Criminal responsibility does not attach to an act done in a state of automatism, that is, where the act is not done in consciousness of the nature of the act and in exercise of a choice to do an act of that nature: Ryan v The Queen (1967) 121 CLR 205 at 213; R v Falconer (1990) 171 CLR 30 at 39.
The general presumption that an accused has the mental capacity to act in such a way as to incur criminal responsibility includes a presumption that the relevant act was willed or voluntary, that is, if the accused was apparently conscious at the time: R v Falconer (1990) 171 CLR 30 at 40.
Where an issue of voluntariness due to automatism arises (as to which, the accused bears an evidential burden of showing a reasonable possibility that the act was not willed: R v Youssef (1990) 50 A Crim R 1 at 3), consideration has to be given as to the aetiology of the automatism, since the manner in which the issue is left to the jury depends on the distinction drawn between sane and insane automatism. As to insane automatism, see [6-200].
Where there is some evidence of automatism which points to an aetiology other than “disease of the mind”, the Crown must prove beyond reasonable doubt, that the relevant act was a willed and voluntary one, that is, was not the result of a condition of automatism, otherwise the accused is entitled to an outright acquittal.
The relationship between voluntariness, intent and mental disease was considered by the High Court in Hawkins v The Queen (1994) 179 CLR 500.
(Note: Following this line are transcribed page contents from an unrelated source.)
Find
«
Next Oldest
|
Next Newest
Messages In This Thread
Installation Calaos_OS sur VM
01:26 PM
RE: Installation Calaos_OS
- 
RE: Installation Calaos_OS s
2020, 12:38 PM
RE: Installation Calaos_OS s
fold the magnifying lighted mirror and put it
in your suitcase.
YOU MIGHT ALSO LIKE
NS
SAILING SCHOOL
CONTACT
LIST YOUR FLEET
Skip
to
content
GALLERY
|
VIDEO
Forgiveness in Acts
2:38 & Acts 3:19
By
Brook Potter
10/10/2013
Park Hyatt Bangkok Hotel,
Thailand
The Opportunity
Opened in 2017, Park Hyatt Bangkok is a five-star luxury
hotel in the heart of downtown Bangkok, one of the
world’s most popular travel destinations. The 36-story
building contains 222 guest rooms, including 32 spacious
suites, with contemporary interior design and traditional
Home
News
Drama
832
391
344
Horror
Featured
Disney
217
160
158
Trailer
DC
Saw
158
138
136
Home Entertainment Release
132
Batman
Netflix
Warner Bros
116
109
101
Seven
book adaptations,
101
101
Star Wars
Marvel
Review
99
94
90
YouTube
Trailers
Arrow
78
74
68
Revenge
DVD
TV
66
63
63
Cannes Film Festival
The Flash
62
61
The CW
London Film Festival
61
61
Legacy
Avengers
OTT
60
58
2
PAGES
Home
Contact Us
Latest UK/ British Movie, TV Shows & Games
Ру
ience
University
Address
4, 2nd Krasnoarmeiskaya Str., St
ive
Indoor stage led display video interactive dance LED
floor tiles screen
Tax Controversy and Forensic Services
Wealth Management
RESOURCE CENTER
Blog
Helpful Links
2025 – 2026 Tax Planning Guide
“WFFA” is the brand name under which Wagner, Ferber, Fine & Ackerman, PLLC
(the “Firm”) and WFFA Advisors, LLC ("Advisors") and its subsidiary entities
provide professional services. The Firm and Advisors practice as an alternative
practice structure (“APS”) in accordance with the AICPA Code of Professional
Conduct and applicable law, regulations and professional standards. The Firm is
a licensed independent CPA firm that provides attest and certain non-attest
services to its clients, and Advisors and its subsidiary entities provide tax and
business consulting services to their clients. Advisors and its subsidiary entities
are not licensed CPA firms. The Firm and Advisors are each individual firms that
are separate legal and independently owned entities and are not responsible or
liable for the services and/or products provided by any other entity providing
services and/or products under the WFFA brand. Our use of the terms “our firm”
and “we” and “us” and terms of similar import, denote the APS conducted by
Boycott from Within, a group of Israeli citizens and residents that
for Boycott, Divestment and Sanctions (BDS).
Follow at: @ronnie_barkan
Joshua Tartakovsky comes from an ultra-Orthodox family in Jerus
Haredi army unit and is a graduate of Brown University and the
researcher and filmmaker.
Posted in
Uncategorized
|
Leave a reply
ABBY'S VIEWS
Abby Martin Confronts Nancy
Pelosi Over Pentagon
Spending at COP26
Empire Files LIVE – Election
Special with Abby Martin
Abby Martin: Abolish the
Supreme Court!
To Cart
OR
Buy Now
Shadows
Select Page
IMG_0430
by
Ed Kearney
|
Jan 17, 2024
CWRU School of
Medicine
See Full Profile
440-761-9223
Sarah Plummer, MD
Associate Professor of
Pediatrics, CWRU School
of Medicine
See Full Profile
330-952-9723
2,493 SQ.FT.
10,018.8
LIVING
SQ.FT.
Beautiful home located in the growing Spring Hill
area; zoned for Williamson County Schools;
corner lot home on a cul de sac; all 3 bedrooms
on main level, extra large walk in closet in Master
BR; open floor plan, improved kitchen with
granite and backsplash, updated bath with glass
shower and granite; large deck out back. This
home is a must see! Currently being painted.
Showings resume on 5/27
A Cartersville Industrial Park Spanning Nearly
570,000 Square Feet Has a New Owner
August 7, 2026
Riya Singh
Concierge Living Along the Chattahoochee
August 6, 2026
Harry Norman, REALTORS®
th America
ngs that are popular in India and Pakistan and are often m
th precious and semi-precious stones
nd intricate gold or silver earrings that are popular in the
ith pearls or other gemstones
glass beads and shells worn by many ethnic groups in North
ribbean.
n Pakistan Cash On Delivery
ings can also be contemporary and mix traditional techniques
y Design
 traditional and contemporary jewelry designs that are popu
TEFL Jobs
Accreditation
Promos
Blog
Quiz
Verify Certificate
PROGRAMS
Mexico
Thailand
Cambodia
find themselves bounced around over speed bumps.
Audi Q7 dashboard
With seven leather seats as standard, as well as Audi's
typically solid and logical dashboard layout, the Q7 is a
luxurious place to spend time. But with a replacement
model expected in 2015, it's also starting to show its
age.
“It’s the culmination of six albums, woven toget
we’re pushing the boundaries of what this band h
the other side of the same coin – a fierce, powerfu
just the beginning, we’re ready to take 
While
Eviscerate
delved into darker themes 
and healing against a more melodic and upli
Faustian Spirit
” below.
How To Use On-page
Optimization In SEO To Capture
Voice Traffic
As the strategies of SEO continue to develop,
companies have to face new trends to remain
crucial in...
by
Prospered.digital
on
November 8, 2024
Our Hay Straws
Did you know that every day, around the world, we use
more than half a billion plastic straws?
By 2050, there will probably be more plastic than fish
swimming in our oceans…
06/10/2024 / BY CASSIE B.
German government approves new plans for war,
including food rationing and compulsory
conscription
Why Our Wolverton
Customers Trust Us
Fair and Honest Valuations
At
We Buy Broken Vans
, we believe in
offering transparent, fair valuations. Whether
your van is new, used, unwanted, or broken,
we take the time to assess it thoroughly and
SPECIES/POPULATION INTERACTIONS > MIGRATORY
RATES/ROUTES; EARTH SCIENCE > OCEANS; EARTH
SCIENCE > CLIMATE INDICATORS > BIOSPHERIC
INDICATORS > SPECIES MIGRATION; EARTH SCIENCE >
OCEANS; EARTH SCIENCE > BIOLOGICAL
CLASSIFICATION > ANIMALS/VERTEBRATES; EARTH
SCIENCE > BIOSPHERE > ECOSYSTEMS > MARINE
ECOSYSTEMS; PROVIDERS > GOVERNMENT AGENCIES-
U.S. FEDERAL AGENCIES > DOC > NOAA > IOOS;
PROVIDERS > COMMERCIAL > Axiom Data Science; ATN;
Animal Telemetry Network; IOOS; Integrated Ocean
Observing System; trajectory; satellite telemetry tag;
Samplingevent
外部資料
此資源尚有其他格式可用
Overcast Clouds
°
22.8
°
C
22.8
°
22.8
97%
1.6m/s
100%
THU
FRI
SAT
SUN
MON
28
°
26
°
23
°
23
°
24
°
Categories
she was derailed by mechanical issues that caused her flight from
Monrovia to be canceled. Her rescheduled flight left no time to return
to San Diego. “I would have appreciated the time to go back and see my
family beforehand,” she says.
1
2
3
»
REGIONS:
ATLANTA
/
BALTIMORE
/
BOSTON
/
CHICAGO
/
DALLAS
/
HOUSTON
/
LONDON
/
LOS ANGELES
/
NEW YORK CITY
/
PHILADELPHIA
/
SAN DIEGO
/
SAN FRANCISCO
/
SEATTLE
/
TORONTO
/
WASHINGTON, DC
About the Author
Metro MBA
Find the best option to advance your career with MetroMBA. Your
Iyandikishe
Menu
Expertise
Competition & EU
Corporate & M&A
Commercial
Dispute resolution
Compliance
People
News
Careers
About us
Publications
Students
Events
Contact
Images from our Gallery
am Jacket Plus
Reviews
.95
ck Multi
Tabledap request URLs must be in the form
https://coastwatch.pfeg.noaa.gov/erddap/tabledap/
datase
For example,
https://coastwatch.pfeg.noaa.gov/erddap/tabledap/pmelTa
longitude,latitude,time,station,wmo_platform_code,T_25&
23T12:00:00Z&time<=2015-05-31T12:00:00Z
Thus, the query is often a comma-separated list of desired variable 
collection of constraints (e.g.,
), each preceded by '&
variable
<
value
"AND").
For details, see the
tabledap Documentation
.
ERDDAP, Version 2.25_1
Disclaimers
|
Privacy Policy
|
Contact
As to the distinction between an underlying mental infirmity which is prone to recur, which deprives the accused of the capacity to control his or her act and which prevents him or her from appreciating its nature and quality (insane automatism); and a transient, non-recurrent mental malfunction caused by external factors (whether physical or psychological) which the mind of an ordinary person would be likely not to have withstood and which produces an incapacity to control his or her acts (sane automatism), see: R v Falconer (1990) 171 CLR 30 at 30, 53.
Illustrations of non-insane automatism include —
the act of a sleepwalker: R v Tolson (1889) 23 QBD 168 at 187;
post-traumatic loss of control due to head injury: Bratty v Attorney-General (Northern Ireland) (1963) AC 386 at 401 and 415; Cooper v McKenna (1960) QldR 406;
an act done in a state of temporary or transient dissociation following severe emotional shock or psychological trauma, which was not prone to recur and which the mind of an ordinary person (of the accused’s age and circumstances and of normal temperament and control) would be likely not to have withstood: R v Falconer (1990) 171 CLR 30 at 56–57;
an act done under the influence of an anaesthetic: R v Sullivan (1984) AC 156.
some forms of epilepsy, depending on their aetiology: R v Youssef (1990) 50 A Crim R 1.
It will be a matter for the trial judge to determine whether there is evidence sufficient for the issue of automatism to be left to the jury and the basis on which it should be left: R v Mcleod (1991) 56 A Crim R 320. Commonly, it will be clear that the condition is referable exclusively to a disease of the mind in which case only the defence of mental illness should be left, as to which see [6-200]. It would be inappropriate in such a case to direct the jury as to the alternative strand of sane automatism. In other cases, the reverse may be the position.
If the evidence is capable of demonstrating either form of automatism, then it must be left to the jury for them to decide whether the automatism was sane or insane in nature, and to consider it accordingly in relation to the issue to which it thereby becomes relevant: R v Youssef (1990) 50 A Crim R 1 at 5–6. In such cases, a full direction will need to be given as to the distinction between the two strands of automatism and as to the evidential burden and standard of proof. Additionally, the special directions required under s 37 Mental Health (Criminal Procedure) Act 1990 would need to be given, see [6-200].
In order for an accused to be convicted of a crime, his or her act (giving rise to the unlawful conduct) must be voluntary.
Where an act (otherwise criminal) is done in a state of automatism, that is, without control or direction of the will of [the accused] over what is being done, then no crime is committed and [the accused] must be found “not guilty”. Here automatism raises itself for your consideration because of the evidence … [outline the evidence].
Although the defence has raised this issue for you to consider, this does not mean that it is [the accused] who bears the onus of proving that [his/her] act was done in a state of automatism. It is for the Crown to prove beyond reasonable doubt that all of the ingredients of [the offence] were present, and one of these is the requirement that the act be voluntary.
It is therefore for the Crown to prove beyond reasonable doubt that the act of [the accused] was voluntary, that is, it is for the Crown to remove any reasonable doubt from your minds as to whether [the accused] was acting as an automaton, divested of the control and direction of [his/her] will over what [he/she] was doing.
Automatism in this case does not involve any question of disease of the mind. It is concerned with involuntariness, which does not derive from disease of the mind or mental illness.
To summarise, unless the Crown proves beyond reasonable doubt that the act of [the accused] was subject to the control and direction of [his/her] will, then [he/she] must be acquitted because no offence has been committed.